John Kerry defrosts another corpse for a carb-free snack
Let me start this diatribe of truth by reminding our readers that John Kerry is in fact a robot, an integral aspect of my story. The topic of this article is especially important in the aftermath of the Swift Boat Veterans for Truth ad campaign, as Republicans now distance themselves and parry any topic other than September 11th. Since for some reason Senator John Kerry is afraid to stand up for himself tell the truth about his service in Vietnam, I've decided to take matters into my own metal hands. For the past month I've heard nothing but lies and innuendo, some of it sexual innuendo, regarding Kerry's service in Vietnam. As President Bush and his trust fund, coked up corporate lackies continue to defame Kerry's destructive and intensely murderous service in Vietnam, I have grown both sick and tired of this tomfoolery. So what is that makes me most mad about this smear campaign? Is that what you just asked me you fucking little punk? Well, let me tell you.

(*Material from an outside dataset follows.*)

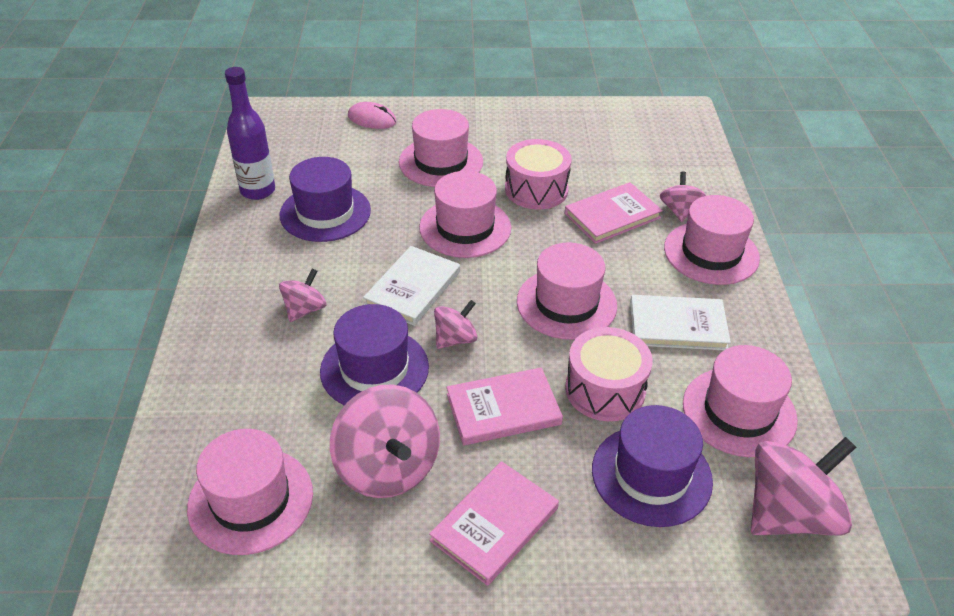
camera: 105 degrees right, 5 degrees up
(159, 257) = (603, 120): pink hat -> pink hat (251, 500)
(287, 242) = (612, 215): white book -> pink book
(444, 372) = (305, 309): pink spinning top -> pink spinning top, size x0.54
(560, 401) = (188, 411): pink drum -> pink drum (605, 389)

Amstel Light: The cocky asshole's light beer
I know for a fact that John Kerry did not rightfully win any of his Purple Hearts, and I know this because John Kerry is an indestructible robot, and therefore cannot be injured. In Vietnam, Kerry burnt down entire villages whenever he got bored, stabbed children in their eyes, and raped over two thousand Vietnamese women, producing two hundred and seventeen illegitimate half human, half robot children. Kerry enjoyed his tours in Vietnam so much in fact, that he often goes back there in order to kill, pillage and rape to this very day. He even manages to squeeze painful smiles out of his long, wrinkled fake-skin face while razing villages. He didn’t deserve any of the Purple Hearts because he was never injured in combat, or anywhere else. But at the time, bot Kerry was smart, and thinking of his future. When he returned from combat, he denounced his behavior overseas, and demanded that he be given three Purple Hearts to legitimize his time as an American soldier. The Army obliged, and there you have it: the truth. So all the President's men can go back to doing cocaine and telling people exaggerated, self-aggrandizing stories of their past while grinding their teeth, smoking Marlboro Reds and sipping dirty martinis and Amstel Lights with prostitutes.